_Exercise requirements:_ Write the next part of the forum thread in which users argue over which party they vote for, starting right after the last line shown.

_Reading passage:_
• • • •

The biggest reason is because Trump is the Greatest President of all time and he is Making America Great Again and making it greater everyday.
God Bless Trump and the USA!!!!!!!!!!!!


----------



## Jayro (Oct 15, 2020)

I only vote democrat. Democrats want progressive change for the better, and to help the american people with their hardships. Republicans create the hardships in the first place, and want that horrible shit to stay the same forever.


----------



## UltraSUPRA (Oct 15, 2020)

Jayro said:


> I only vote democrat. Democrats want progressive change for the better, and to help the american people with their hardships. Republicans create the hardships in the first place, and want that horrible shit to stay the same forever.


If progress means Marxism, I think we should wind the clock back a couple hundred notches.


----------



## Jayro (Oct 15, 2020)

UltraSUPRA said:


> If progress means Marxism, I think we should wind the clock back a couple hundred notches.



Sign me the fuck UP.


----------



## UltraSUPRA (Oct 15, 2020)

Jayro said:


> Sign me the fuck UP.

• • • •

_Excerpted records:_

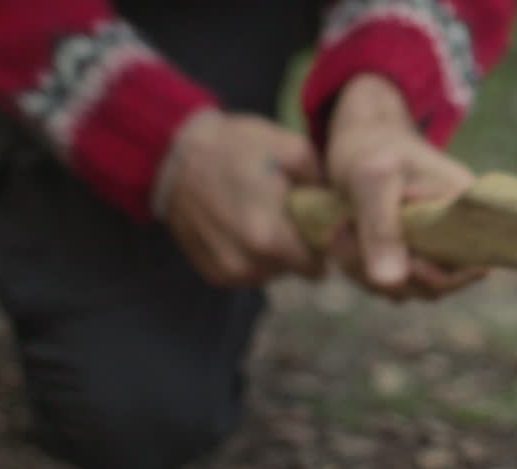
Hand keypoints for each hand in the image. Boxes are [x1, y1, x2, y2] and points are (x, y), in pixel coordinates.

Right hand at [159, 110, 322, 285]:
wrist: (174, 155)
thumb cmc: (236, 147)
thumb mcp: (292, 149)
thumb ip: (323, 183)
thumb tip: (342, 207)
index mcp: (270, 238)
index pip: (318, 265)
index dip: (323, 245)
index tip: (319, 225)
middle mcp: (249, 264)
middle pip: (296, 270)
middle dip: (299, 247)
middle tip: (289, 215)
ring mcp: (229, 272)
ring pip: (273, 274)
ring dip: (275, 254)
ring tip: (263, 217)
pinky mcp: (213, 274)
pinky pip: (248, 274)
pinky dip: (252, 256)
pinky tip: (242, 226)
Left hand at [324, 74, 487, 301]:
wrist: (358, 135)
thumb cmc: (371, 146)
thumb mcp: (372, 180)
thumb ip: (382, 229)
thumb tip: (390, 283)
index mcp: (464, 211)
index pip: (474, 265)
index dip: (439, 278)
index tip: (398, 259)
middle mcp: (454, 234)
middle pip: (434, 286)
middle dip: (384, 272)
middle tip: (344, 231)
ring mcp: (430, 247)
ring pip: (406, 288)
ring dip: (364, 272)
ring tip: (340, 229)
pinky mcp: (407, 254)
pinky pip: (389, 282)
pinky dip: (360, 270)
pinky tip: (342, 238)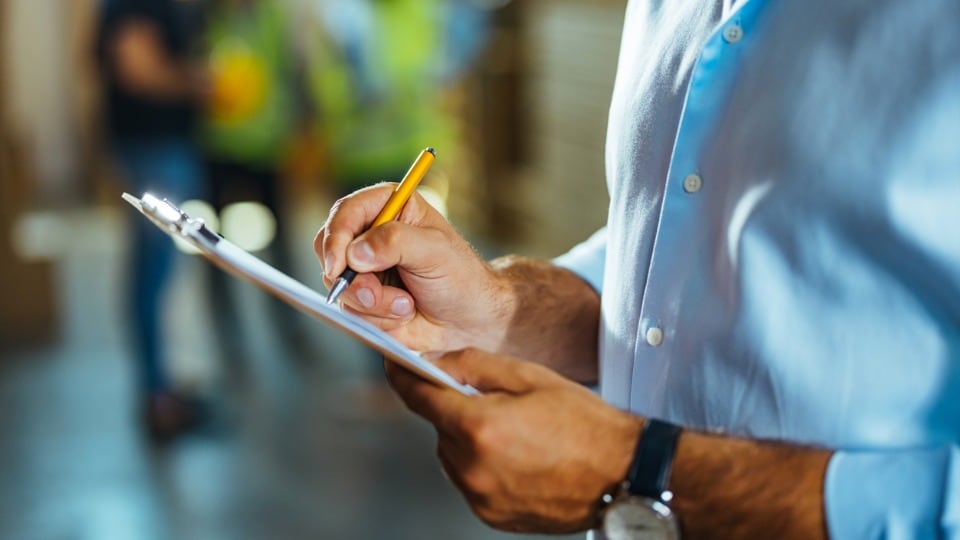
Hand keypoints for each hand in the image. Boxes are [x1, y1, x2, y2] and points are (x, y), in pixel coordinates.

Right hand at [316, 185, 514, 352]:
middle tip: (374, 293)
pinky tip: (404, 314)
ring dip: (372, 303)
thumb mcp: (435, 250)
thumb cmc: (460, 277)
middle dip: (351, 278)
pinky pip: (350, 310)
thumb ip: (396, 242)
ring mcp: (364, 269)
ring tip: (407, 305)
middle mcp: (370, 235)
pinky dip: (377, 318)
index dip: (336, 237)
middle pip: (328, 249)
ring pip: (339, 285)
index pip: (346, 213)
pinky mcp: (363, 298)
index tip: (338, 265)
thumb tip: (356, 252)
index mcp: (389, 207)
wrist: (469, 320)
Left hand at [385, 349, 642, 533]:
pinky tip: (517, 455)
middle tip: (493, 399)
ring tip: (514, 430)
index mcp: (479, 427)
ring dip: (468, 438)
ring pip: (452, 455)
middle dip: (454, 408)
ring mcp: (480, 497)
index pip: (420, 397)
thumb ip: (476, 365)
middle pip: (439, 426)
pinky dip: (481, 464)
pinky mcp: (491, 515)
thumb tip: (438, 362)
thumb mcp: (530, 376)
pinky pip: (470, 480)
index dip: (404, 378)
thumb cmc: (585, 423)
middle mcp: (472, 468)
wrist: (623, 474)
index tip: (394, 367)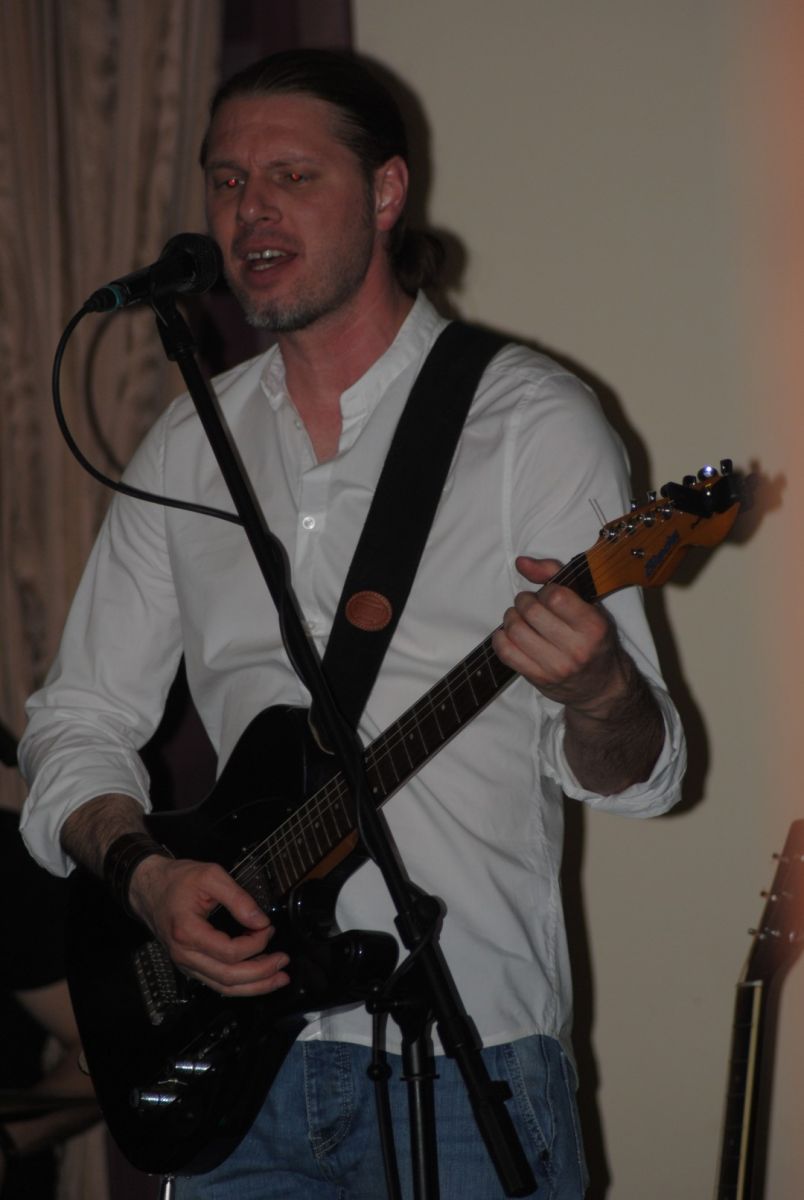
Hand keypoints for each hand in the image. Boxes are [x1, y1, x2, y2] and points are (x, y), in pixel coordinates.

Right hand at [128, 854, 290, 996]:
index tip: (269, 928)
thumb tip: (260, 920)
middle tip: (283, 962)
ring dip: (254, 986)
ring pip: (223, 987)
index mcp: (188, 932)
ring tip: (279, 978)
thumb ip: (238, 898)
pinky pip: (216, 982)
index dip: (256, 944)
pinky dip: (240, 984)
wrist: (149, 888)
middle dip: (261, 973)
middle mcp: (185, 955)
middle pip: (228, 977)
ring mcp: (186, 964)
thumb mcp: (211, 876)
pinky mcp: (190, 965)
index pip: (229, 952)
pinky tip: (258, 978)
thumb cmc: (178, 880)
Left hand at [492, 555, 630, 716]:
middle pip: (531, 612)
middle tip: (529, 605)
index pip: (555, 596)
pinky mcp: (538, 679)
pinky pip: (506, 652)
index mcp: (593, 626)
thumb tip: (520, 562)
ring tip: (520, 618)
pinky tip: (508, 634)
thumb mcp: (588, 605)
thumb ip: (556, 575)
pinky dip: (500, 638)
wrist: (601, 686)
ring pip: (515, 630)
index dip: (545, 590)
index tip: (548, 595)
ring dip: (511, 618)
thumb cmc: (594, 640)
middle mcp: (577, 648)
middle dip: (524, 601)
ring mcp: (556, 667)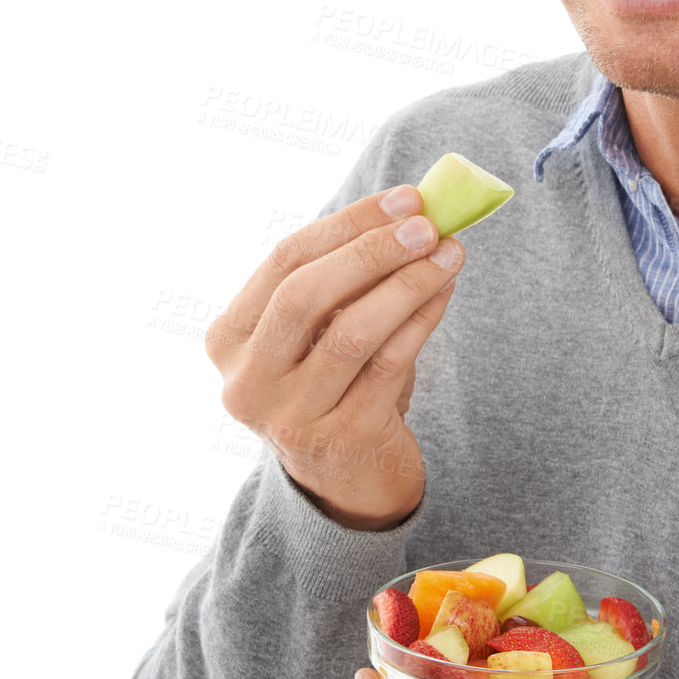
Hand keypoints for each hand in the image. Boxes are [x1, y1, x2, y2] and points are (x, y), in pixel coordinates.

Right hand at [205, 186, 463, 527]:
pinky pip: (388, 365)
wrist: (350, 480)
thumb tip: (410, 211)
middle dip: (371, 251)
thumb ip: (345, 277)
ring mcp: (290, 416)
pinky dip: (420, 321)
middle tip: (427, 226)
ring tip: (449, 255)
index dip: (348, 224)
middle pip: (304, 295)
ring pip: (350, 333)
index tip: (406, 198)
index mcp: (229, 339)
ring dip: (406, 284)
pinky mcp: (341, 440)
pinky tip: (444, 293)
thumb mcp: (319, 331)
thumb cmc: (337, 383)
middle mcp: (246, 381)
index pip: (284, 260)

• • • •

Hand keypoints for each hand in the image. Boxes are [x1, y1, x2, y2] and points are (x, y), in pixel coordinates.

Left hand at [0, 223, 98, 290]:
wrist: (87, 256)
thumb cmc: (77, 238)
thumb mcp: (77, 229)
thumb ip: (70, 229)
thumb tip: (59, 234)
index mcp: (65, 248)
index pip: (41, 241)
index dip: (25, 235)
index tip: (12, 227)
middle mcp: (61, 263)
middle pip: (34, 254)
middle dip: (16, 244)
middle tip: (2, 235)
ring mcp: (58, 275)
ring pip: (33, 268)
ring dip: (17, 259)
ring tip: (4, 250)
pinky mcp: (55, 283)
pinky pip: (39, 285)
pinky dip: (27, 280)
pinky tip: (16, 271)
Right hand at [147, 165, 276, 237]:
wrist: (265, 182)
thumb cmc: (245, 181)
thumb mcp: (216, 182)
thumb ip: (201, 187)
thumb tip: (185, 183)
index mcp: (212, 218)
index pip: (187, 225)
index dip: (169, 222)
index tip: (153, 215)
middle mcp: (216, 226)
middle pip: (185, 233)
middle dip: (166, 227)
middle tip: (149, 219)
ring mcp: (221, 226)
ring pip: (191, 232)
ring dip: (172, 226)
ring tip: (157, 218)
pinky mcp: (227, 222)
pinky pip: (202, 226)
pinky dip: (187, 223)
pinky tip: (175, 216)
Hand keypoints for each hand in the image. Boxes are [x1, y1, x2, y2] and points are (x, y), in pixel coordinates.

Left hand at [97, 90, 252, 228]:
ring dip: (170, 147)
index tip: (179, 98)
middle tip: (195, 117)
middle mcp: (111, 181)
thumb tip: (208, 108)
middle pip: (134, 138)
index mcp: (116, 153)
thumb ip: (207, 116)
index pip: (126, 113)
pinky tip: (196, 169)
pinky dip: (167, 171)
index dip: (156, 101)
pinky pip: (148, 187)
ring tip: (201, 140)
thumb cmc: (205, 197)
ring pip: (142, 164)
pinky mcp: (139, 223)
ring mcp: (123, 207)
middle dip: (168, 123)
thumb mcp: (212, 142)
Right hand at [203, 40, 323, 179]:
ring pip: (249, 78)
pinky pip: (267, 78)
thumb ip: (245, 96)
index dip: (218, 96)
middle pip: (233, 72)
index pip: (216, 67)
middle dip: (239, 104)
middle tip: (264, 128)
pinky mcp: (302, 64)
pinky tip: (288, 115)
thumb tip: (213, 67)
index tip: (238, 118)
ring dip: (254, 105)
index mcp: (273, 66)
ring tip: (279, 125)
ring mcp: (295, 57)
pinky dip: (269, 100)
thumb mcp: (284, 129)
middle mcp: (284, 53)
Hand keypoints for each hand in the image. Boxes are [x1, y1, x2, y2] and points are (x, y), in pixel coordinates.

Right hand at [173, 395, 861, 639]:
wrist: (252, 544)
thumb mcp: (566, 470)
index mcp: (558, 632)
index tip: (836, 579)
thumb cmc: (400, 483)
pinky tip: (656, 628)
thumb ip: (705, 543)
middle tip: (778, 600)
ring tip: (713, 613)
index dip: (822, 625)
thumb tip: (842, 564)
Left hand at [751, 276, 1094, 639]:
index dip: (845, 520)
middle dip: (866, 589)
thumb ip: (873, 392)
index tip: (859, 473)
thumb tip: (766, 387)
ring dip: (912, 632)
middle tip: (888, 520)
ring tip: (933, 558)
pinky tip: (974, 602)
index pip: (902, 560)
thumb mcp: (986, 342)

• • • •

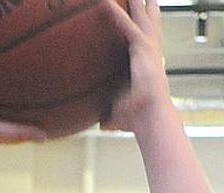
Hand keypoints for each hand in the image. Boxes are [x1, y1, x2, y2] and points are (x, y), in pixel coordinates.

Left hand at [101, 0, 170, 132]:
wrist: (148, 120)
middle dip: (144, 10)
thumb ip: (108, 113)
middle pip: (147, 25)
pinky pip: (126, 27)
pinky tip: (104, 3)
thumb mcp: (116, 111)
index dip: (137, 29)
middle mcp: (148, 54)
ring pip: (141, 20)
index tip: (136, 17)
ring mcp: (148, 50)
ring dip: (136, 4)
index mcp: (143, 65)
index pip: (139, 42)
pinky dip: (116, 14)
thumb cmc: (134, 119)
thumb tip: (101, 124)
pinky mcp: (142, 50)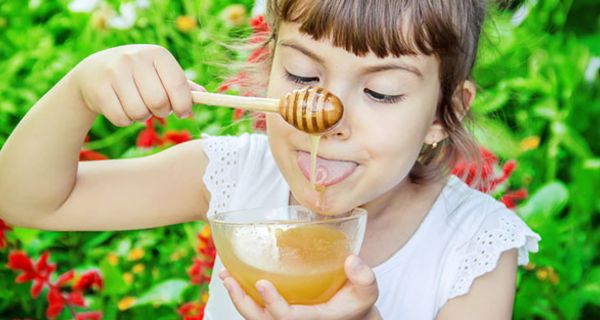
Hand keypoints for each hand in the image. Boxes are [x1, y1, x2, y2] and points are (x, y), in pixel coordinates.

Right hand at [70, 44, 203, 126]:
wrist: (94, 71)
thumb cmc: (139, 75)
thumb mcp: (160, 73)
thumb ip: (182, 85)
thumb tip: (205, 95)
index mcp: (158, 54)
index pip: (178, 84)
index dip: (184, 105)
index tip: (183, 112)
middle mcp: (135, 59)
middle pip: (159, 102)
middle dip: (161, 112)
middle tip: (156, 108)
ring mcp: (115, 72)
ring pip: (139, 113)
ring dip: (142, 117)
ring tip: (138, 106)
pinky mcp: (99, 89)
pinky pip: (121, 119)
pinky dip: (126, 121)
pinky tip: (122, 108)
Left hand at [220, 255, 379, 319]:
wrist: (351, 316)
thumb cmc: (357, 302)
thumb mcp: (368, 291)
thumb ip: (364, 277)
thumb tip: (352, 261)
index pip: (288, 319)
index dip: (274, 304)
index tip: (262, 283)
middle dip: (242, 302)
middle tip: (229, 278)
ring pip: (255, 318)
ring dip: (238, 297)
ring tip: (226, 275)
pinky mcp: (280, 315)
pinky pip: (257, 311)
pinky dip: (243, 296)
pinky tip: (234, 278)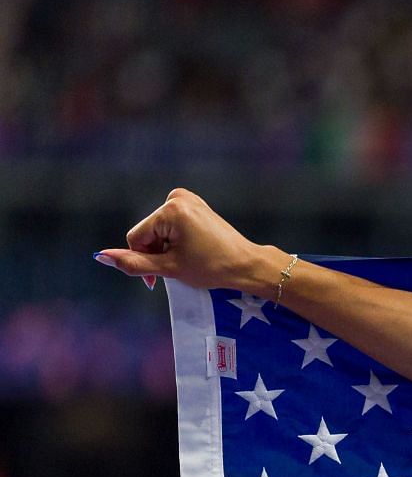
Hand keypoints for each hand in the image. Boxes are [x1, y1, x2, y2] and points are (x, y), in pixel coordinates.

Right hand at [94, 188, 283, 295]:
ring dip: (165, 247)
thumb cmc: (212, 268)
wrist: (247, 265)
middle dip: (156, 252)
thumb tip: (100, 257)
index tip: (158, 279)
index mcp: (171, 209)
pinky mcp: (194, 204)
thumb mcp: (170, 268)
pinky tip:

• • • •

_Your response:_
> 
> View attachment 229399


Great, a flipping Communist...


----------



## KingVamp (Oct 16, 2020)

If progress means Marxism, it only does so because some people spam the words at anything they don't like.


----------



## UltraSUPRA (Oct 16, 2020)

KingVamp said:


> If progress means Marxism, it only does so because some people spam the words at anything they don't like.


Wait, right. It's not communism, it's *democratic *communism. It's completely different because it has the word "democratic" at the front of it.


----------



## Doran754 (Oct 16, 2020)

Jayro said:


> Sign me the fuck UP.
> 
> View attachment 229399



You gotta be pretty fucking simple to believe Marxism is a good thing.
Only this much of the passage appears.